Tuesday, December 07, 2004


Our adapted comic motif for the wedding and the wee honeymoon was the Dennis Waterman character from Little Britain saying “Organise the wedding, pay for the wedding…” We’re not the most organised of couples, and have a history of being hard-up, so it was remarkable that all went well.

We had 14 guests. Family and close friends. The dinner at the Bay Hotel was wonderful. People got a little bit drunk, and there was a perfect combination of awkwardness and conviviality. Really, I find myself hesitating to say, it was perfect. Oh except the Registrar provided a silly cushion for the rings, a polyester piece of upholstered foolishness, and one of the rings fell off it. AND nerves had made my ring finger swell to three times its proper size, so it was difficult to get the ring on.

It was an almost Perfect Day, and thanks to Lou Reed for providing the music.

And then a short honeymoon on Arran. Most of which, as Ian Dury once wrote, was private – and also very rude.
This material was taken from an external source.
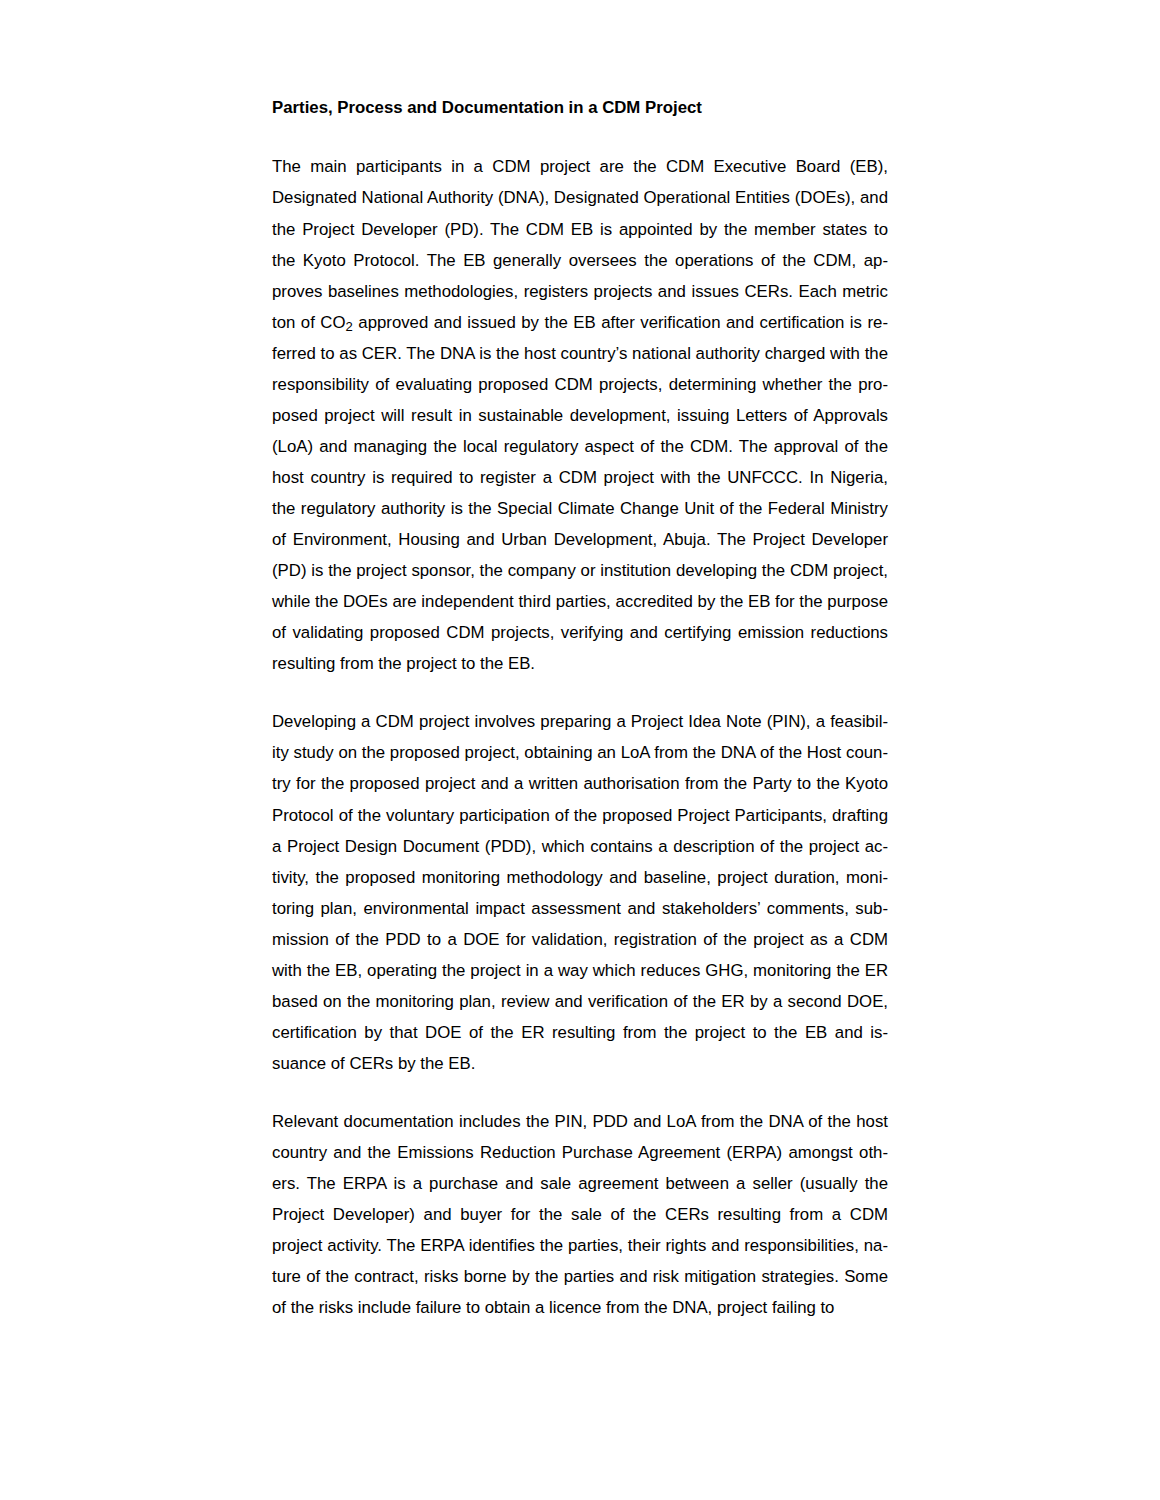Parties, Process and Documentation in a CDM Project
The main participants in a CDM project are the CDM Executive Board (EB), Designated National Authority (DNA), Designated Operational Entities (DOEs), and the Project Developer (PD). The CDM EB is appointed by the member states to the Kyoto Protocol. The EB generally oversees the operations of the CDM, approves baselines methodologies, registers projects and issues CERs. Each metric ton of CO2 approved and issued by the EB after verification and certification is referred to as CER. The DNA is the host country’s national authority charged with the responsibility of evaluating proposed CDM projects, determining whether the proposed project will result in sustainable development, issuing Letters of Approvals (LoA) and managing the local regulatory aspect of the CDM. The approval of the host country is required to register a CDM project with the UNFCCC. In Nigeria, the regulatory authority is the Special Climate Change Unit of the Federal Ministry of Environment, Housing and Urban Development, Abuja. The Project Developer (PD) is the project sponsor, the company or institution developing the CDM project, while the DOEs are independent third parties, accredited by the EB for the purpose of validating proposed CDM projects, verifying and certifying emission reductions resulting from the project to the EB.
Developing a CDM project involves preparing a Project Idea Note (PIN), a feasibility study on the proposed project, obtaining an LoA from the DNA of the Host country for the proposed project and a written authorisation from the Party to the Kyoto Protocol of the voluntary participation of the proposed Project Participants, drafting a Project Design Document (PDD), which contains a description of the project activity, the proposed monitoring methodology and baseline, project duration, monitoring plan, environmental impact assessment and stakeholders’ comments, submission of the PDD to a DOE for validation, registration of the project as a CDM with the EB, operating the project in a way which reduces GHG, monitoring the ER based on the monitoring plan, review and verification of the ER by a second DOE, certification by that DOE of the ER resulting from the project to the EB and issuance of CERs by the EB.
Relevant documentation includes the PIN, PDD and LoA from the DNA of the host country and the Emissions Reduction Purchase Agreement (ERPA) amongst others. The ERPA is a purchase and sale agreement between a seller (usually the Project Developer) and buyer for the sale of the CERs resulting from a CDM project activity. The ERPA identifies the parties, their rights and responsibilities, nature of the contract, risks borne by the parties and risk mitigation strategies. Some of the risks include failure to obtain a licence from the DNA, project failing to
I’d been to Arran before, about 10 years ago, on a Lads’ Holiday, camping with a fella called Ken Taylor. We’d spent the preceding weeks talking about The Witch’s Tit and Goat Fell, and I’d thought we were going on a climbing holiday. Hmm. I’ve often observed a definite social distinction between people ‘who like their drink’, like me, and ‘people who like their drink a bit too much’. Like Ken. I wanted days on the hill, listening to the wind, and nights in the pub, listening to the crack. Ken wanted to be in pub from late morning on, crack or no.

I haven’t seen the eight and a half fingered blighter for years, but think that Ken would be disappointed in Arran’s changes. The Brodick Bar has become horribly Home Counties. Or maybe even Islington. Shite, anyhow. And another pub, once owned by a man called Brian, who was quite a hero of the Mountain Rescue, has become a private house. But the Ormidale’s still there, thank God. When I was planning my first holiday with Ken, in 1994 or thereabouts, a woman I worked with, a gorgeous soul called Margaret O’Brien, said that she’s been on holiday once to Arran, and there was a hotel there with a bar and a conservatory at the back and you could smoke dope in the conservatory.

“When was that, Margaret?”

“Oh, let me think… 1968!”

Well, one night, in 1995, I found that hotel, The Ormidale, and it still had a conservatory, loud music, and the odour of a certain herb.

The conservatory was shut for the winter on the honeymoon, by the way. And, for the record, I'm sure that any interesting scents were imagined, and Margaret was talking baloney...

Thanks to Loopyluuk for the congratulations.